Oregon Cabaret Theatre's "Cabaret Christmas," with Kymberli Colbourne, Natasha Harris, Christopher George Patterson and Paul Wrona, is a major blast of cheer. A little corny — but mostly cheery. Sometimes the show is too hip, such as when the drunk lady (Harris) sings of how she butchered all the animals from "The Twelve Days of Christmas," but one has to laugh at that, too.

"Cabaret Christmas" shows at 8 p.m. nightly — except Dec. 24 and 25 — through Saturday, Dec. 31. Matinees will be presented at 1 p.m. Saturdays and Sundays, except Dec. 25.

The two-hour show will keep you smiling. Its opening song, "The Most Wonderful Time of the Year," is a classic all pepped up to work in the realities of traffic, panic, last-minute gifts, craziness, trying to get families together and stressing out. It's all so true: Why do we do this?

The show cuts through all the stress, spending and shopping of the holidays, and it helps us start the new year. It reminds us of what can get lost in all the shopping, which is the love we feel for our family and friends.

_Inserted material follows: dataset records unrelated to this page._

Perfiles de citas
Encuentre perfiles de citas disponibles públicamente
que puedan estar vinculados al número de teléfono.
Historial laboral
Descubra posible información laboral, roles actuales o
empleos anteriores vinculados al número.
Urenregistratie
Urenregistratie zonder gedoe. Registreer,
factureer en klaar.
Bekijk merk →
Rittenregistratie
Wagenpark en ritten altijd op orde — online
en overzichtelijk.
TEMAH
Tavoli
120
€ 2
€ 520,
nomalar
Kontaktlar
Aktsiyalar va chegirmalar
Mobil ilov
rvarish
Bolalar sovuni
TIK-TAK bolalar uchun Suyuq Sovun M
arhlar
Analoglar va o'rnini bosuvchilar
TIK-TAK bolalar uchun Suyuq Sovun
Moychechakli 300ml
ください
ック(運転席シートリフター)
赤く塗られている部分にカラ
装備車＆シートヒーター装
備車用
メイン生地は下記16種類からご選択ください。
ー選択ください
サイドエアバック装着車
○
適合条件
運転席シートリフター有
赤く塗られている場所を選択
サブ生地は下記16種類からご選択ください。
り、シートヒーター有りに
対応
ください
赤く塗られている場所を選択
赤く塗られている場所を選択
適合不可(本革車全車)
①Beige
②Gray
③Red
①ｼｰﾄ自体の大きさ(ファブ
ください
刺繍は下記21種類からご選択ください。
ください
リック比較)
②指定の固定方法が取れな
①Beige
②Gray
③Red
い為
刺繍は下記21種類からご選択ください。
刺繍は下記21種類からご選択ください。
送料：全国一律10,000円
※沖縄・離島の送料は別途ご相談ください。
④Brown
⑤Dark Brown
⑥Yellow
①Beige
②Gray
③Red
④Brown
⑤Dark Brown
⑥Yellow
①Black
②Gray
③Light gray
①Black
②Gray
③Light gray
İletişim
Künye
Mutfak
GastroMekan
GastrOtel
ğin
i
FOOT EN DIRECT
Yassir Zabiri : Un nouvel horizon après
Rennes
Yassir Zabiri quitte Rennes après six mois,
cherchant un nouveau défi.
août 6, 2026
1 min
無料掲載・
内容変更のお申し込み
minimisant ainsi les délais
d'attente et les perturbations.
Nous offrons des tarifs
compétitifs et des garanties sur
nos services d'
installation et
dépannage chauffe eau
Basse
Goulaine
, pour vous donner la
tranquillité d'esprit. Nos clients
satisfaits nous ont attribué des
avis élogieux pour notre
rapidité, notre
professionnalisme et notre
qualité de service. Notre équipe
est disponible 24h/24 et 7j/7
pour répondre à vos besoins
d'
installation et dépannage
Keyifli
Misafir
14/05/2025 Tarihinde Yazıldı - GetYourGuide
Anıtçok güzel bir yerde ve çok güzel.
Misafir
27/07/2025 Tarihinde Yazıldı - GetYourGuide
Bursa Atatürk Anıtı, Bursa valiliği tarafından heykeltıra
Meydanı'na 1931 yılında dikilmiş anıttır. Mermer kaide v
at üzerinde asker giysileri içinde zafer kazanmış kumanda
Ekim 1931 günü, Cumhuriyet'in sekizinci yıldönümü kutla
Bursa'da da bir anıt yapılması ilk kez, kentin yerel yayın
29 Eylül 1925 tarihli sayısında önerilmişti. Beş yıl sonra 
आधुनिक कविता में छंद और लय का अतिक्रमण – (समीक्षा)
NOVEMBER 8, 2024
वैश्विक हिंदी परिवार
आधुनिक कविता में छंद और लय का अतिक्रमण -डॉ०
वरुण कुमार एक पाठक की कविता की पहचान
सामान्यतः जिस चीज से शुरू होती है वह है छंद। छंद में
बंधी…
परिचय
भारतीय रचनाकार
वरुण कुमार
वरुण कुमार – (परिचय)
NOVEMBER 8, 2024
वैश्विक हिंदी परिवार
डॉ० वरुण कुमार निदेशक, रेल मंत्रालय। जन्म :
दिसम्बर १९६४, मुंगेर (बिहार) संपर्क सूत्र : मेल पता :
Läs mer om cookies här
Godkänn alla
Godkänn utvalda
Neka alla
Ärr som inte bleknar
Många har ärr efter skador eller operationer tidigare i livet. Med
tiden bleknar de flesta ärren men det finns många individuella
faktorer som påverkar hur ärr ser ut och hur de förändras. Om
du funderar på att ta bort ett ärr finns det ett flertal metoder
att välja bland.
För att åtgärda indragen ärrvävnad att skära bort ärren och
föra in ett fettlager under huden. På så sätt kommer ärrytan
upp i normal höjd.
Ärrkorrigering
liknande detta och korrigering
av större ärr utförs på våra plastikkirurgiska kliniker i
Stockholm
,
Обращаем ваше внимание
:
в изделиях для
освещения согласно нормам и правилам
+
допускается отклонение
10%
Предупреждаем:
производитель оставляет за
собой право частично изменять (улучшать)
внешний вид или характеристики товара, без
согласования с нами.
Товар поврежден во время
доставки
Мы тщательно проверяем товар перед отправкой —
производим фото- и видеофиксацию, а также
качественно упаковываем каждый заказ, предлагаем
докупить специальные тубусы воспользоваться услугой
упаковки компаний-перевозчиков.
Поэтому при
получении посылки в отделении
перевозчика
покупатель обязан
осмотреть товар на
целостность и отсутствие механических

We have to do this — this insane, mass ritual of Christmas. We also have to take a break from the madness, and that's what "Cabaret Christmas" is all about. Take a rest, laugh, toss back some wine and realize that everyone else is struggling to reach the brass ring of jolly cheer.

But then, suddenly the magic moment appears, and the folks at OCT bring it with a carol or two, opening the second act with a holiday sing-along that is not a send-off, just some singers at the piano inviting the audience to join in such tunes at "Silver Bells," "Jingle Bells," "White Christmas" and "Let It Snow."

I swear when you hear that line in "Silver Bells" — "It's Christmas Time in the City" — you want to choke up, hug strangers and open your mouth to join a throaty chorus. OCT captures the magic of this moment.

Then, Patterson and Colbourne break into "Baby, It's Cold Outside," probably the only truly sexy carol in existence. It's a playful and darling conversation between about-to-be lovers, coming from the hard days of the Great Depression and warming us up to wintertime snuggling.

Patterson masterfully acts out the maddening scene at the oversold airline counter in "I'll Be Home for Christmas." Oh, the mania of trying to be with family for the holidays.

He also tap-dances "Swingin' Santa" in a zoot suit. Very cool. It alone is worth the ticket price.

Add to that a great skit that spoofs "The X-Files" with Harris and Wrona interpreting Santa's sleigh as a UFO, invading the land to brainwash kids. Too funny.

All of the show's skits roll on with amazing energy, cheer and genius. Wrona plays a lonely character who finds comfort in his 750 Facebook friends (a scene we all know too well), receiving "holiday letters" in which friends sum up their year with a happy face — but one can read between the lines. There also are some deeply touching moments, such as when Colbourne's character muses over her grandmother's love letters.

Just being at OCT, still going beautifully after a quarter-century, is such a precious and quintessential Ashland moment with great food and an ambience from a parallel dimension — a better one. It ties yule together with a nice, happy bow around it.